I'm going to Take Back The Night tomorrow night, and I thought I'd write something about the event itself before tomorrow, for those of you who have never experienced a rally before.
Take Back The Night is both an organization and an event. There are rallies in communities and on college campuses, even in places you wouldn't necessarily "expect" them (just like people don't "expect" the reality of assault and abuse), against sexual assault, child abuse, and domestic violence. The relatively new
organization is a collective resource for individual TBTN organizations, which have been holding speak-outs for years- the one in my community is in its 17th year. They are extremely personal and creative events, but at the core they are about visible, public awareness.
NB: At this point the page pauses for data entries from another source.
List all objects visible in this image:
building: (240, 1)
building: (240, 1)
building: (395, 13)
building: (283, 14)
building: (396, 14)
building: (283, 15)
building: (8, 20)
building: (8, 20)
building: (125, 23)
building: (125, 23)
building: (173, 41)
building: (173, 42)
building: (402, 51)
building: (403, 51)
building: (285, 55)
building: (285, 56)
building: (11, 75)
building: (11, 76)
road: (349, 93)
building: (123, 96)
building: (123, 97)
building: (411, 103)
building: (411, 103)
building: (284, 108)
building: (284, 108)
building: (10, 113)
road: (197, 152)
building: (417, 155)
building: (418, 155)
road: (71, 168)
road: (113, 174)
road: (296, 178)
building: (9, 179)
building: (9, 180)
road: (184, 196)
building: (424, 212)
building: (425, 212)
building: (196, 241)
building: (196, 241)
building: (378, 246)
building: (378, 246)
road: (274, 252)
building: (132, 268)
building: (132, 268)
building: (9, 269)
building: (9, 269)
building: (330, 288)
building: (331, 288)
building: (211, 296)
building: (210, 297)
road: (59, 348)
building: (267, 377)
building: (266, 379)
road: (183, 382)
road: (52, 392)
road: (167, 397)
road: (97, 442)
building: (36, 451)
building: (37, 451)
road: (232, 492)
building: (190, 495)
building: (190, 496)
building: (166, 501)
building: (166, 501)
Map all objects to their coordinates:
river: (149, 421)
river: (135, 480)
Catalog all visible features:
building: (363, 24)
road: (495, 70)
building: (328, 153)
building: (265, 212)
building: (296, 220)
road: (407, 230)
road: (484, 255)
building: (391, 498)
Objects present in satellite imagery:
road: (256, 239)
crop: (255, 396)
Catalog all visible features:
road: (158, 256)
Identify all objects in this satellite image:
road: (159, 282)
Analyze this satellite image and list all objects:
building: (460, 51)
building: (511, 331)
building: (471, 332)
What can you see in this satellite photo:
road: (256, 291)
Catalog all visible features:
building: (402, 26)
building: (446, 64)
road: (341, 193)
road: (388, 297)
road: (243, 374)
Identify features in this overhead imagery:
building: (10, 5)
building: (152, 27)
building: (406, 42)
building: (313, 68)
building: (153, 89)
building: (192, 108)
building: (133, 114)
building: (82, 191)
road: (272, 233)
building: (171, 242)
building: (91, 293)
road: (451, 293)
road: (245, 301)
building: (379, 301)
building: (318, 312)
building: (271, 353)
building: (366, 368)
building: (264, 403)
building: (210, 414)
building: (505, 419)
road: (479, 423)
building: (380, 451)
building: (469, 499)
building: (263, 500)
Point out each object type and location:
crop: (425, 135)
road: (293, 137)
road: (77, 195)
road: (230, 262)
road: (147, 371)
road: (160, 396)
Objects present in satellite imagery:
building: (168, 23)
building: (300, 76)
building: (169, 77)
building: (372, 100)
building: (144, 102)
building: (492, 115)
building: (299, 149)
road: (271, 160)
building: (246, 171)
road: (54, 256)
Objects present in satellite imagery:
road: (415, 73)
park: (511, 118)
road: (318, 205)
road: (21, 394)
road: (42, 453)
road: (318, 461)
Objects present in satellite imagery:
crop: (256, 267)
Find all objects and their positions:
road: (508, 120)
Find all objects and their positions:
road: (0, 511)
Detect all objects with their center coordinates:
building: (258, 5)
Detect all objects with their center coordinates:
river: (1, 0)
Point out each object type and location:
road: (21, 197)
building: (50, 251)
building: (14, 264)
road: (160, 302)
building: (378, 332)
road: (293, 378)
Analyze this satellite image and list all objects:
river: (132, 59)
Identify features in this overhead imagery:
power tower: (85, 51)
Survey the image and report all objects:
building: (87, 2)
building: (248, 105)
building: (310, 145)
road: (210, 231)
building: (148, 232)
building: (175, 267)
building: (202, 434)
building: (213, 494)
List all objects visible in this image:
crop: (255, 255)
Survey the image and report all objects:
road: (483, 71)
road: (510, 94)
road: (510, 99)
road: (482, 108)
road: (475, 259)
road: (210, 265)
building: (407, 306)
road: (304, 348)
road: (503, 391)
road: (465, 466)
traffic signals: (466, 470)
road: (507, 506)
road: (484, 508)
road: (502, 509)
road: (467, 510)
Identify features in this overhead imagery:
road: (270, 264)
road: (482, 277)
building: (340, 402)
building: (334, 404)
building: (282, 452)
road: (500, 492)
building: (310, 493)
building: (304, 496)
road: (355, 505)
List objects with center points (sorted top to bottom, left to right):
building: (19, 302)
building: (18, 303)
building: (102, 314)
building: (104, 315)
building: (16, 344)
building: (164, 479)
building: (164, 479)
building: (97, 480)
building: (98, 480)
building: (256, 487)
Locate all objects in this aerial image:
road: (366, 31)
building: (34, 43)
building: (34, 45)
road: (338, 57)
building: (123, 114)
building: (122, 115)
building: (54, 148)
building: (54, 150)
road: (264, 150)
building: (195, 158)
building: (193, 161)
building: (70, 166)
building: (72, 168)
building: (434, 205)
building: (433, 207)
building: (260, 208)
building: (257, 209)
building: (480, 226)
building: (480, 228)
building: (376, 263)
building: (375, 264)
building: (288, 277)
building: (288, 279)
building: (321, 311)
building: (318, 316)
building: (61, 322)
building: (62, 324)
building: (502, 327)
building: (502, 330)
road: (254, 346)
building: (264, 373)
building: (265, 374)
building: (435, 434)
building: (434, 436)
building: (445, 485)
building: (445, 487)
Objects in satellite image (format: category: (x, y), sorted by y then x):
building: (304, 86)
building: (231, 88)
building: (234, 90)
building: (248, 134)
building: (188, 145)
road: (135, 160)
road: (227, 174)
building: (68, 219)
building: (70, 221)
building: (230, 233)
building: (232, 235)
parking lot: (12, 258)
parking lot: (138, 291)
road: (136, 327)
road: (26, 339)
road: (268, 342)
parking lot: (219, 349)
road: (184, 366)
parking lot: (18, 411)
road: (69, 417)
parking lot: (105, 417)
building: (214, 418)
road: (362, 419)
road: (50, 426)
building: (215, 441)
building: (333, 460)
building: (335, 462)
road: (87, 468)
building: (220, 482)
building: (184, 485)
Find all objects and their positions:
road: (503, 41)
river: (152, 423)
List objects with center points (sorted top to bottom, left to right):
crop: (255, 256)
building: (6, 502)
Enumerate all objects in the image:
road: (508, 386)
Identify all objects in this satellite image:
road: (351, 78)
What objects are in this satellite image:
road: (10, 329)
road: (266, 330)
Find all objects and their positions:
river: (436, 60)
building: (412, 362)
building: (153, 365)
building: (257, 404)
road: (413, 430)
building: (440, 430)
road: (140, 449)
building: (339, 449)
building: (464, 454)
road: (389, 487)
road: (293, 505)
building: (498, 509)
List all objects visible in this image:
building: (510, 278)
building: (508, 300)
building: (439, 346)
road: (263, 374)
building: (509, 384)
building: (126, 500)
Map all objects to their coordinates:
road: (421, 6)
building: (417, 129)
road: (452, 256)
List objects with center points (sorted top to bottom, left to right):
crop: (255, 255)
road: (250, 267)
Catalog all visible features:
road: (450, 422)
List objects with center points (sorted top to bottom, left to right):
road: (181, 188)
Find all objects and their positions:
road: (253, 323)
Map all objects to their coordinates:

Survivor speak-outs. Marches. Candlight Vigils.
The Clothesline Project.
The Silent Witness National Initiative. Anything and everything to break the silence. They are about you as an individual and about the community, about fighting back, about demanding that everyone see and hear and listen and recognize that violence happens and can happen to anyone, anywhere, at any time. It's about the right to be able to walk free of fear, to be heard, understood, respected for what we have lived through. It is about reclaiming ourselves. It is about reclaiming the night.
I live for that, to be able to speak out, to have the right to be angry, to be surrounded by women who don't know me but love me anyway because I'm standing with them.
My words can't even begin to describe Take Back The Night. If you've never been... go to one. The solidarity is like nothing I have ever experienced.